В 1966 г. Зайцев в своих заметках вновь обращается к личности Ло Гатто. Поводом послужил перевод на французский язык 5-го итальянского издания его «Истории русской литературы». Зайцев расценивает это так: «Теперь огромная панорама русского творчества дана на мировом языке» (9,421). По Зайцеву, никакого сравнения не выдерживают литературоведческие труды, выходящие в современной советской России: если советские ученые «замучили нас указательным перстом, навязчивостью и желанием вдолбить», то «свободная книга свободного писателя» лишена предвзятости: обо всех Ло Гатто говорит «тоном сочувственного историка». Не только монументальность, но и еще важнейшее качество: труд итальянца внутренне проникнут любовью к России (9, 422).

Тема взаимопостижения культур звучит и в рецензии-эссе «Новые книги Муратова», где Зайцев высказывается по поводу выхода в свет книг П. П. Муратова «Византийская живопись» и «Фра Беато Анджелико».

П. П. Муратов был одним из близких друзей Зайцева, его единомышленником, столь же страстно преданным Италии.

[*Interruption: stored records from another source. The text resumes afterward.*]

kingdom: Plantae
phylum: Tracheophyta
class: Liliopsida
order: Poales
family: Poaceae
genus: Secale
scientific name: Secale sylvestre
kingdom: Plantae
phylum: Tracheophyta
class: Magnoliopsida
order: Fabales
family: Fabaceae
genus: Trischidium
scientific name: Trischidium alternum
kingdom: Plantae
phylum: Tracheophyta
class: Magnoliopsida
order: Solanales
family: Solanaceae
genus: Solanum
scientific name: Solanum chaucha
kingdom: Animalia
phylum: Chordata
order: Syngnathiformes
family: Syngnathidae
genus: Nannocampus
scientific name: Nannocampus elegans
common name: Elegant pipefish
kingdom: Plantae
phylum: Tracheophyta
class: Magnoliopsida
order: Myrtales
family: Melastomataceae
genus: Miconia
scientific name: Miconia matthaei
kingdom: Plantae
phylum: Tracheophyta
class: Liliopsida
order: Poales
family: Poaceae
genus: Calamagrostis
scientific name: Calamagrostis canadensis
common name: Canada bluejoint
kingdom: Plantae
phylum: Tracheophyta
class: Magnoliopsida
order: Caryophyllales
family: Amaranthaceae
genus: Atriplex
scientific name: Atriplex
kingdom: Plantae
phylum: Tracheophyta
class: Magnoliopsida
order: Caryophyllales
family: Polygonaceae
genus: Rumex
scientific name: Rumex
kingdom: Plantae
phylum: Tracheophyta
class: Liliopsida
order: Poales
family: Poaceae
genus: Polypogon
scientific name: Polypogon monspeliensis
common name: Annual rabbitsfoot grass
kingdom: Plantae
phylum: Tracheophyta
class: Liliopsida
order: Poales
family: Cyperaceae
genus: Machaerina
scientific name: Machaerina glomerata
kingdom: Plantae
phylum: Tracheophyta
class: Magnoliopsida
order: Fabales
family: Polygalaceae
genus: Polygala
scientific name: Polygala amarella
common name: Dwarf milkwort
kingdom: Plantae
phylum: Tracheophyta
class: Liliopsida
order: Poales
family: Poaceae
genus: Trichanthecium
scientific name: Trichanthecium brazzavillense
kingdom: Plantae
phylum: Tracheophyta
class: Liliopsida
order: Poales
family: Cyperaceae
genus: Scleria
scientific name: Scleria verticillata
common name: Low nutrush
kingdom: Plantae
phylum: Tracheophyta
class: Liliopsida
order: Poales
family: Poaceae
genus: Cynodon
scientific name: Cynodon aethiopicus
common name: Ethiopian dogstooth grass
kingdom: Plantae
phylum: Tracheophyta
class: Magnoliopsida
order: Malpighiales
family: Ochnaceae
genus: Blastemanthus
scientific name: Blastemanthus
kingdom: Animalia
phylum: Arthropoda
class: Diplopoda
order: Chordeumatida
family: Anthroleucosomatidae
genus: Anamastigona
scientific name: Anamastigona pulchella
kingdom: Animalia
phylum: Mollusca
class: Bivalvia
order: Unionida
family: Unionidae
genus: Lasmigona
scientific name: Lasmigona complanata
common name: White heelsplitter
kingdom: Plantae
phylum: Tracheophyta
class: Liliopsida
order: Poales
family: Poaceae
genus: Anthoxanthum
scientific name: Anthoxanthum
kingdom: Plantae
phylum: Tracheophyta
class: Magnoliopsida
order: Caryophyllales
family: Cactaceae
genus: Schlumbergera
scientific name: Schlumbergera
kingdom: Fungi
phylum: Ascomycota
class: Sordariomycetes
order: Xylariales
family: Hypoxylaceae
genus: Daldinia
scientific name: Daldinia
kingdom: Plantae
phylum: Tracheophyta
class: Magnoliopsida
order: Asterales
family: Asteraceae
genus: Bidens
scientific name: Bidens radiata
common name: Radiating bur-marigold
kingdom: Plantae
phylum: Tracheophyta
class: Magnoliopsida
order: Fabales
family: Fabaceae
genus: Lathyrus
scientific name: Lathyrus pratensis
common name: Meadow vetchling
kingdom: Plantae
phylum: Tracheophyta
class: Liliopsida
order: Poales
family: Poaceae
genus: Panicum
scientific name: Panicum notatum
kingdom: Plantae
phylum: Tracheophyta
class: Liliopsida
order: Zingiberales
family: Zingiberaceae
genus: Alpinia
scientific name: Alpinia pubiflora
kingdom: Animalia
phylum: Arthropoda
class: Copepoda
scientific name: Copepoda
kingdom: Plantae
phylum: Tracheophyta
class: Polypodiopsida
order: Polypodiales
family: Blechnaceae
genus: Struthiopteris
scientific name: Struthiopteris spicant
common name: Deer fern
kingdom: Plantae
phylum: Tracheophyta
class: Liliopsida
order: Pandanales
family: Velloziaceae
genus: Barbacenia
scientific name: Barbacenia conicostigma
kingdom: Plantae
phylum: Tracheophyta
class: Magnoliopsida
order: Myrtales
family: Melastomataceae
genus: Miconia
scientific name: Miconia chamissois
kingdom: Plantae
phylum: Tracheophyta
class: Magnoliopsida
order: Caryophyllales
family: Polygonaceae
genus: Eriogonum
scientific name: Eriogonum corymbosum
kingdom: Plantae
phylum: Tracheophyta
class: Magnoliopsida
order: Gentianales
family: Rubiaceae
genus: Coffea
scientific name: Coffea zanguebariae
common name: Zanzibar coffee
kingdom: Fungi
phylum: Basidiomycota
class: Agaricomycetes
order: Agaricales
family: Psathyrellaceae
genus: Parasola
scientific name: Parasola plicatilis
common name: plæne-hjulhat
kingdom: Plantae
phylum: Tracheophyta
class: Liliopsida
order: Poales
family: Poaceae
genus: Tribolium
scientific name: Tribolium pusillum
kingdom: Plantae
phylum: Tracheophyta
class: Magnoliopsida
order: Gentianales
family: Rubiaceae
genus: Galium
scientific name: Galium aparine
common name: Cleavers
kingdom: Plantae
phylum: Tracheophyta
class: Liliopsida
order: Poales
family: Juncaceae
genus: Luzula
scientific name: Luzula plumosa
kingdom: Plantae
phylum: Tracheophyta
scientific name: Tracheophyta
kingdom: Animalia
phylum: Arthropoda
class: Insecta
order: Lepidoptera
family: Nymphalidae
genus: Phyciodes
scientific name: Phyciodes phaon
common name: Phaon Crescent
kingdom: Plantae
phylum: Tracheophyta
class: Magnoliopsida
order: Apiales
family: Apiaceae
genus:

Друзья осуществили немало проектов: в 1918 г. организовали (вместе с Ходасевичем и Осоргиным) Книжную лавку писателей, основали Общество итальянских исследований (Studio Italiano), участвовали в деятельности Комитета помощи голодающим, в 1921 г. были арестованы вместе с другими членами Комитета. В 1922 г. оба оказались за границей (в Германии), в 1923 г. встречались в Риме; в 1927 г. Муратов переехал в Париж. Близкие дружеские отношения связывали их и здесь: так, 10 марта 1932 г. состоялся бал Союза дворян Московской и Херсонской губерний, в жюри по присуждению призов вошли Зайцев и Муратов.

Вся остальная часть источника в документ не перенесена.